◆ **Texto extraído**
Através de palestras e mesas-redondas, que se desenvolverão no auditório da Reitoria (4º andar), estarão em discussão temas como acesso ao ensino superior, flexibilização curricular, mobilidade acadêmica e enfrentamento da crise ecológica e suas relações sociais. No saguão e corredores do andar térreo, estarão expostos pôsteres sobre projetos de ensino.
Ao usar da palavra, em breve saudação aos organizadores do evento, a vice-reitora Denise Gigante, no exercício da Reitoria, disse que a Mostra reforça a intenção de promover a indissociabilidade entre as áreas de Ensino, Pesquisa e Extensão. Nesse sentido, no ano de 2015, o já tradicional Congresso de Iniciação Científica e o Congresso de Extensão e Cultura (CEC), realizados de forma conjunta em 2014, deverão incluir também a área de Ensino de Graduação.
Segundo a técnica em Assuntos Educacionais da PRG, Eugênia Antunes Dias, o momento é de adesão, troca de experiências e solidariedade, “sem qualquer conotação de competitividade”.
Políticas afirmativas e currículo
Encaminhando a abertura da mesa-redonda Políticas Afirmativas e Currículo, envolvendo os temas Indígenas, Afrodescendentes e Quilombolas, e Gêneros e Sexualidade, o pró-reitor de Graduação, Álvaro Hypólito, disse que a Universidade está atenta à necessidade de contemplar em seu currículo e na própria realidade acadêmica as diferentes aspirações dos grupos de excluídos, representados por diversos movimentos sociais.

◆ **Dados fornecidos**
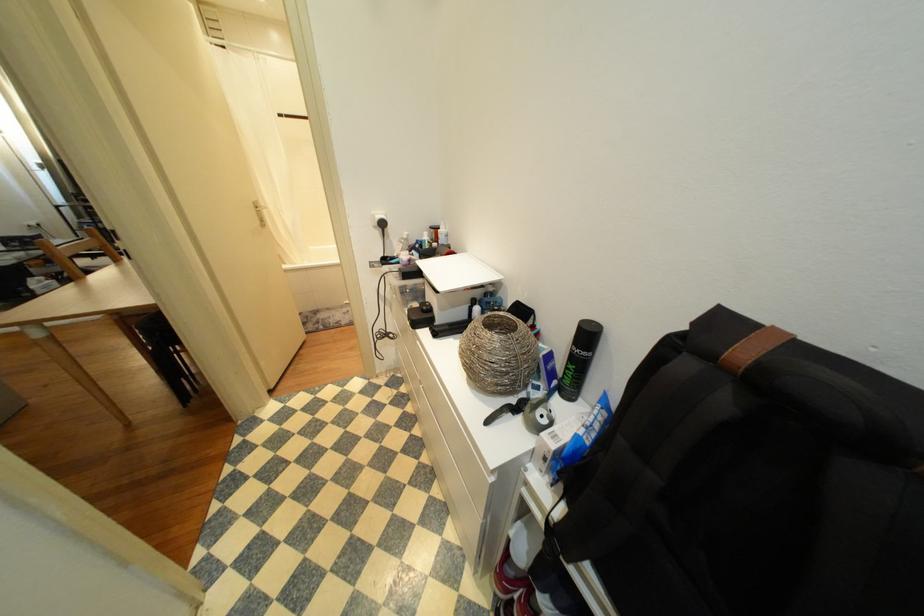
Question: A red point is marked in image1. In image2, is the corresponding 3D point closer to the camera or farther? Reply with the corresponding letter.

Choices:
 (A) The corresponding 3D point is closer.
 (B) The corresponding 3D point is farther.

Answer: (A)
==
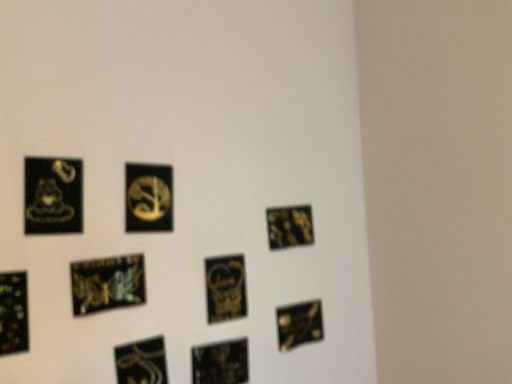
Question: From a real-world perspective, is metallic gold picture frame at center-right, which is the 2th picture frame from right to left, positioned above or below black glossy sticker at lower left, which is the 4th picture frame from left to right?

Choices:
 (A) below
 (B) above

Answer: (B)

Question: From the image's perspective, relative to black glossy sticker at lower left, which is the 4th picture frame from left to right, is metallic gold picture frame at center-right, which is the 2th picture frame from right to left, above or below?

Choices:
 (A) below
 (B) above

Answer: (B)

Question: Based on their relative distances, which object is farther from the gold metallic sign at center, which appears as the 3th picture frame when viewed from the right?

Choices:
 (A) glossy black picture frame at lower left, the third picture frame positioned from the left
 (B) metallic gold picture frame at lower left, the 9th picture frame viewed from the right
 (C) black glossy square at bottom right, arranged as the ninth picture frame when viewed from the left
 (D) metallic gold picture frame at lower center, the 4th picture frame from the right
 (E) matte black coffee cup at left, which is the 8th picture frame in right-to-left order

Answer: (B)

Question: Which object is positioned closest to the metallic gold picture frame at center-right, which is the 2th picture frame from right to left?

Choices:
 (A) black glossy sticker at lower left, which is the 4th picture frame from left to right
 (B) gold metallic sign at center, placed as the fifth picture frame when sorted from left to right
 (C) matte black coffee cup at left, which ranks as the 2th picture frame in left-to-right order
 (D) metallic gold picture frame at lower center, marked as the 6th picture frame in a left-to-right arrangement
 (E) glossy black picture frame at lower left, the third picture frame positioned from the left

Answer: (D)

◆ **Sua tarefa**
Transcreva do texto extraído o trecho que começa em "Segundo a técnica" e vai até "diversos movimentos sociais.", incluindo essas últimas palavras.

◆ **Resposta da tarefa**
Segundo a técnica em Assuntos Educacionais da PRG, Eugênia Antunes Dias, o momento é de adesão, troca de experiências e solidariedade, “sem qualquer conotação de competitividade”.
Políticas afirmativas e currículo
Encaminhando a abertura da mesa-redonda Políticas Afirmativas e Currículo, envolvendo os temas Indígenas, Afrodescendentes e Quilombolas, e Gêneros e Sexualidade, o pró-reitor de Graduação, Álvaro Hypólito, disse que a Universidade está atenta à necessidade de contemplar em seu currículo e na própria realidade acadêmica as diferentes aspirações dos grupos de excluídos, representados por diversos movimentos sociais.